Keeping kids at home is program's goal

September 13, 1990|By Laura Lippman | Laura Lippman,Evening Sun Staff

Buoyed by the success of a two-year experiment in Prince George's County, the state is prepared to launch a revolutionary reform movement in several of its social service jurisdictions, including Baltimore and Baltimore County.

The expanded pilot program, funded primarily through the state, will attempt to keep children out of costly out-of-home placements, such as foster care, by providing intensive services to troubled families.

This change represents Maryland's attempt to rethink the foster care system, which was designed for the children and families of an earlier, far different era. The result, if successful, would be a cost-efficient program that keeps families together, its supporters say.

"It's a revolution in the making," said Donna Stark, state director of the Children and Families Services Reform Initiative.

Nancy Grasmick, special secretary for the Governor's Office of Children, Youth and Families, was to announce the expansion at a conference today at University of Maryland at Baltimore. The programs, expected to be up and running by next spring, also would enable the state to bring back children who have been placed out of state.

Maryland currently spends $212 million annually in out-of-home and out-of-state placements for children, ranging from foster care to juvenile detention facilities to special programs for the mentally ill.

Two years ago, in a project initially funded by the Annie E. Casey Foundation, the first demonstration model for the new family preservation program received a trial run in Prince George's County.
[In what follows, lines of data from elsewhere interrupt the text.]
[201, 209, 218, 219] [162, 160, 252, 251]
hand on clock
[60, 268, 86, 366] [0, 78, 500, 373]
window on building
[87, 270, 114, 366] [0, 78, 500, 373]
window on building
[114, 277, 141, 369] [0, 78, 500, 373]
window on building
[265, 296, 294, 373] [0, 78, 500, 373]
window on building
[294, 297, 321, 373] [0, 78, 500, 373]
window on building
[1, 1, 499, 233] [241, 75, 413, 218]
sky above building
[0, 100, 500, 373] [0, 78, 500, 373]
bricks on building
Families were assigned to an inter-agency case manager who acted as their go-between with the various state agencies.

The case managers also had flexible funds, enabling them to make decisions and expenditures immediately. For example, if a mother told the case manager the family needed food, the case manager took her to the grocery store. If a child needed a winter coat, the case manager could buy it.
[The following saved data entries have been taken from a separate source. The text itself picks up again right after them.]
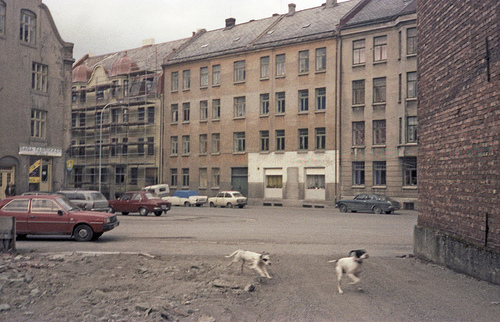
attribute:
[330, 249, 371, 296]
dog — white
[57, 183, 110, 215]
car — silver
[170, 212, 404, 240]
street — dusty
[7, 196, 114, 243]
car — red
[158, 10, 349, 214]
building — brown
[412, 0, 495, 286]
brick wall — red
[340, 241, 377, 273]
face — black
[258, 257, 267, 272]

The results were encouraging. Of 294 families with 700 children at imminent risk for being removed from their homes, only 22 children ended up having to leave. Those 22 included seven siblings who spent a night in foster care after a baby-sitter left them alone.

Cost per child for the program averaged out to $2,000 annually, Stark said, compared with the more than $15,000 a year spent on an average foster care placement.
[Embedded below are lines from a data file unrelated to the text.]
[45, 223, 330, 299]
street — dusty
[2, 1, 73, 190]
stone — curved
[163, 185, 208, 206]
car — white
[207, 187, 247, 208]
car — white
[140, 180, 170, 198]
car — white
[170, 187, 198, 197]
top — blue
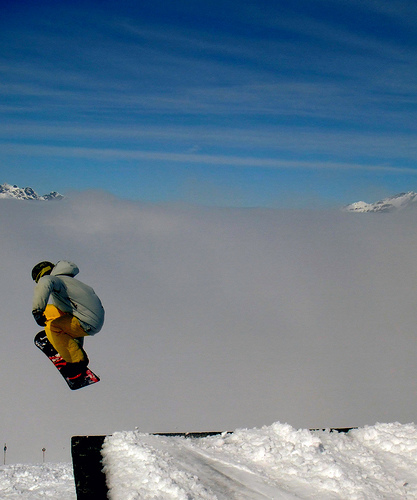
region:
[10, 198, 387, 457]
Thick cloud of haze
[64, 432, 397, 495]
A large black ramp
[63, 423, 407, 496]
Snow is on the ramp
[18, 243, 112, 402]
Snowboarder in a grey sweatshirt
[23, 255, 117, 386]
Snowboarder in yellow pants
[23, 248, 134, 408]
Snowboarder with a black helmet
When the state announced plans to expand the program, 13 jurisdictions submitted letters of intent. Eight came up with proposals that were approved by the state. The other DSS offices involved include Montgomery County, Garrett County and the four counties that comprise a mid-Shore office for the Department of Social Services. The program also will be expanded to include all of Prince George's County.

Baltimore, the largest of the jurisdictions, will present special problems for the program, Stark acknowledged, and will not be held to the same standards of success seen in the Prince George's trial.

"Each jurisdiction will have its own standard of outcome," Stark said. "Conceptually, [the city's model] is a beautiful proposal."

While the cost factor is a selling point for the family intervention project, its savings are not kicked back to the state, Stark said. A key part of the model is to provide incentive to the local programs by allowing them to keep 75 percent of any money saved.

For example, preliminary numbers from the six new jurisdictions suggest it will cost them $9 million to $10 million to run the programs, instead of the $13 million they current spend on out-of-home placements.

Leftover money is used for the so-called "flexible funds" at the heart of the program.

Stark said protecting this flexible money may be one of the project's biggest challenges. With the state budget already facing a deficit, she said, there may be pressure on local departments to return all savings to the state, killing the incentive to save and hampering the case managers' ability to help families.

The state provides 75 percent of the funding for the program, while the Casey Foundation contributes the additional funds. In Prince George's County, the local government also contributed to the program's cost.